From: bugzilla@dpdk.org
To: dev@dpdk.org
Subject: [DPDK/ethdev Bug 1887] bnxt: single bad packet in tx burst stalls transmission of remaining valid packets
Date: Thu, 19 Feb 2026 01:26:00 +0000 [thread overview]
Message-ID: <bug-1887-3@http.bugs.dpdk.org/> (raw)
http://bugs.dpdk.org/show_bug.cgi?id=1887
Bug ID: 1887
Summary: bnxt: single bad packet in tx burst stalls
transmission of remaining valid packets
Product: DPDK
Version: 25.11
Hardware: All
OS: All
Status: UNCONFIRMED
Severity: normal
Priority: Normal
Component: ethdev
Assignee: dev@dpdk.org
Reporter: stephen@networkplumber.org
Target Milestone: ---
Recent audit of tx_pkt_burst semantics in drivers found this bug.
he bnxt scalar transmit path (`_bnxt_xmit_pkts` in `bnxt_txr.c`) has two
error handling problems that violate the `rte_eth_tx_burst()` contract.

__DATA TO EXAMINE__:

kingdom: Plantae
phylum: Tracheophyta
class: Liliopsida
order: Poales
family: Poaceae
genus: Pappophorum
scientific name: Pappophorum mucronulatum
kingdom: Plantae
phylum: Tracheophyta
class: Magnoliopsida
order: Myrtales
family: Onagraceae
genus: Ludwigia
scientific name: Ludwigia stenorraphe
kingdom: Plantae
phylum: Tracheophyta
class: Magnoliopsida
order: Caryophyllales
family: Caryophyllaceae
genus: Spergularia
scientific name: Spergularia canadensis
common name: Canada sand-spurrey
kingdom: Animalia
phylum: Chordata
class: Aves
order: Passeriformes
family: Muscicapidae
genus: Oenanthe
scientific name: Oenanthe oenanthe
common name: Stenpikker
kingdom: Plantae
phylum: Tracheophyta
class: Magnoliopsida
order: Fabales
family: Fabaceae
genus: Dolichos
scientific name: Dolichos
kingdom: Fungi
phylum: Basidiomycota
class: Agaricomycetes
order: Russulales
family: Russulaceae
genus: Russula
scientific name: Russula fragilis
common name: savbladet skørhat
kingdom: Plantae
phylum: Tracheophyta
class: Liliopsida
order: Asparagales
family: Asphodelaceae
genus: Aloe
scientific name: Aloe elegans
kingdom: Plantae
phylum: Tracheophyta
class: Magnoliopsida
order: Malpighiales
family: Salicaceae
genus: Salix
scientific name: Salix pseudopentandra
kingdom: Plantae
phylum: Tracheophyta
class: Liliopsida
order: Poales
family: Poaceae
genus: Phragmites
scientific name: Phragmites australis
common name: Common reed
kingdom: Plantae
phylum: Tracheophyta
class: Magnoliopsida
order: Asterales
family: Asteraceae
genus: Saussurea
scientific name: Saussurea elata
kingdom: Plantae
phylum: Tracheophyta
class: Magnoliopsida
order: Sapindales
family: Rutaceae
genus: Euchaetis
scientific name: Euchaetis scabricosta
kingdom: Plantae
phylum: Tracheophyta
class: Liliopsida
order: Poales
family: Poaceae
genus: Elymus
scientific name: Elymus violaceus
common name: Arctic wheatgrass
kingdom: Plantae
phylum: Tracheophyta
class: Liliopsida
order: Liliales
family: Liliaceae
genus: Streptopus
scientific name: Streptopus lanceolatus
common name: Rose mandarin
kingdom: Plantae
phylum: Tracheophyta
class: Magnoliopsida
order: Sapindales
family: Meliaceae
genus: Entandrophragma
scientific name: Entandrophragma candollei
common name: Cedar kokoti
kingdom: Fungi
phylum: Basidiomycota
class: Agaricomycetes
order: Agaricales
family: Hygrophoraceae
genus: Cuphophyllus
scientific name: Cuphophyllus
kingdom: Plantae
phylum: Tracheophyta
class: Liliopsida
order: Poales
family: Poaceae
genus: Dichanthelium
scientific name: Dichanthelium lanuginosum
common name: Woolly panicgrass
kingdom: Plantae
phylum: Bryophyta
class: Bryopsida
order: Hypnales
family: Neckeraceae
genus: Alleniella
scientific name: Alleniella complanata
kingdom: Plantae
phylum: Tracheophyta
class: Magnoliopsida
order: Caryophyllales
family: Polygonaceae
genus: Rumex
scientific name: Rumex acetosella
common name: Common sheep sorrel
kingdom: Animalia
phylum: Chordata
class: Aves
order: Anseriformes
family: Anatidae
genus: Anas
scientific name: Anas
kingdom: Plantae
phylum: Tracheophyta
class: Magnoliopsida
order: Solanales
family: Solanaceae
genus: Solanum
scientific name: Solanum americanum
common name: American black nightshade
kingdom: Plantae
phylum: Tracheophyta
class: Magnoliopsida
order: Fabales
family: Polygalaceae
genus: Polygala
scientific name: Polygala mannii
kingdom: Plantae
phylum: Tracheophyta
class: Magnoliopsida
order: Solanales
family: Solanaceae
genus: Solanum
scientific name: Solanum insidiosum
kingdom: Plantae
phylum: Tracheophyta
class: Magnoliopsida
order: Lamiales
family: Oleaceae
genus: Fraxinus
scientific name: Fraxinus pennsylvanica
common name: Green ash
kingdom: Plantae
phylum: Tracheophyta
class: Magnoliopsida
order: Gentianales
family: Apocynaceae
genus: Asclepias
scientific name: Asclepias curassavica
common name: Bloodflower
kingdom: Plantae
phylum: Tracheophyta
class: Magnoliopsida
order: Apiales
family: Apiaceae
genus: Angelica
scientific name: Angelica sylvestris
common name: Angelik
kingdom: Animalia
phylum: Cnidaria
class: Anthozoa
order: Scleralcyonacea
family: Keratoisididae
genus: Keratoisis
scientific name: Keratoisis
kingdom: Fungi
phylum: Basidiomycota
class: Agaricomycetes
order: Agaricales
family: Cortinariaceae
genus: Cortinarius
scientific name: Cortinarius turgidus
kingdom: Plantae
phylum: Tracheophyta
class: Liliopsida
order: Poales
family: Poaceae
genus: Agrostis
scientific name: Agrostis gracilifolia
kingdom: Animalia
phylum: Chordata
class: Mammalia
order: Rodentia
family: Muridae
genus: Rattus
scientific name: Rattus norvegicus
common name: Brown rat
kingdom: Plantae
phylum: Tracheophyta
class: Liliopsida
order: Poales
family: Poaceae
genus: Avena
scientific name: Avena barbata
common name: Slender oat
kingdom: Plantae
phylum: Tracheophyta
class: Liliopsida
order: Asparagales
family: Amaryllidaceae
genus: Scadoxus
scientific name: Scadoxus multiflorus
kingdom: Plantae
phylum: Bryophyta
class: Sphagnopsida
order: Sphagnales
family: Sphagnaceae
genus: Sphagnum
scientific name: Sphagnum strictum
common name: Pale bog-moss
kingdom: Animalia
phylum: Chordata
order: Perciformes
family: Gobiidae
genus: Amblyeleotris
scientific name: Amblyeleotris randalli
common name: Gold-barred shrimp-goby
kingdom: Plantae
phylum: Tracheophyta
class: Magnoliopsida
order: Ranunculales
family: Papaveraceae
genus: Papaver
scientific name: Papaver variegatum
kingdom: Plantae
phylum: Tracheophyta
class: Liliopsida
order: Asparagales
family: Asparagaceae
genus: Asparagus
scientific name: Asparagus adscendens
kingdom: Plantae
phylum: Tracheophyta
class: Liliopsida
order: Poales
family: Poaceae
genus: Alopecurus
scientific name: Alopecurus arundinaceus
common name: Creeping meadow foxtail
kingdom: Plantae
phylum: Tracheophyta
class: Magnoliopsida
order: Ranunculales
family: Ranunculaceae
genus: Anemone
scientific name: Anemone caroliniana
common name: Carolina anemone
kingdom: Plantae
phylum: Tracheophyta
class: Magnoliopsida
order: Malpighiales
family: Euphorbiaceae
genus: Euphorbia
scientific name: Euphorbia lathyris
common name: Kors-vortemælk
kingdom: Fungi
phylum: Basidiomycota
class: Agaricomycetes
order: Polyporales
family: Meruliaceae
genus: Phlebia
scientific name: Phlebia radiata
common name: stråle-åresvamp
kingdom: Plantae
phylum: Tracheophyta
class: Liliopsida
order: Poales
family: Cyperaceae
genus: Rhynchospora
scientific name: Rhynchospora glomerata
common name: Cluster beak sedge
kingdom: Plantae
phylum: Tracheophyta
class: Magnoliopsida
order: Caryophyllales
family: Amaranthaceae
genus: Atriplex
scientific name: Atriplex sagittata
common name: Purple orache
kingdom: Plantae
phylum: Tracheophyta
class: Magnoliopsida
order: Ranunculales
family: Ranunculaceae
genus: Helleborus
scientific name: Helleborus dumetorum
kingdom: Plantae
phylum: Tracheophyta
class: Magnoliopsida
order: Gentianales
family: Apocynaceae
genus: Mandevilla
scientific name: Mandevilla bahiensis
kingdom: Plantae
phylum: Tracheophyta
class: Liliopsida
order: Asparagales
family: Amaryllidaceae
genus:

__EXERCISE INSTRUCTIONS__:
Can you return everything in the bug report from "From: bugzilla@dpdk.org" down to "Message-ID: <bug-1887-3@http.bugs.dpdk.org/> (raw)", copied word for word?

__ANSWER BOX__:
From: bugzilla@dpdk.org
To: dev@dpdk.org
Subject: [DPDK/ethdev Bug 1887] bnxt: single bad packet in tx burst stalls transmission of remaining valid packets
Date: Thu, 19 Feb 2026 01:26:00 +0000 [thread overview]
Message-ID: <bug-1887-3@http.bugs.dpdk.org/> (raw)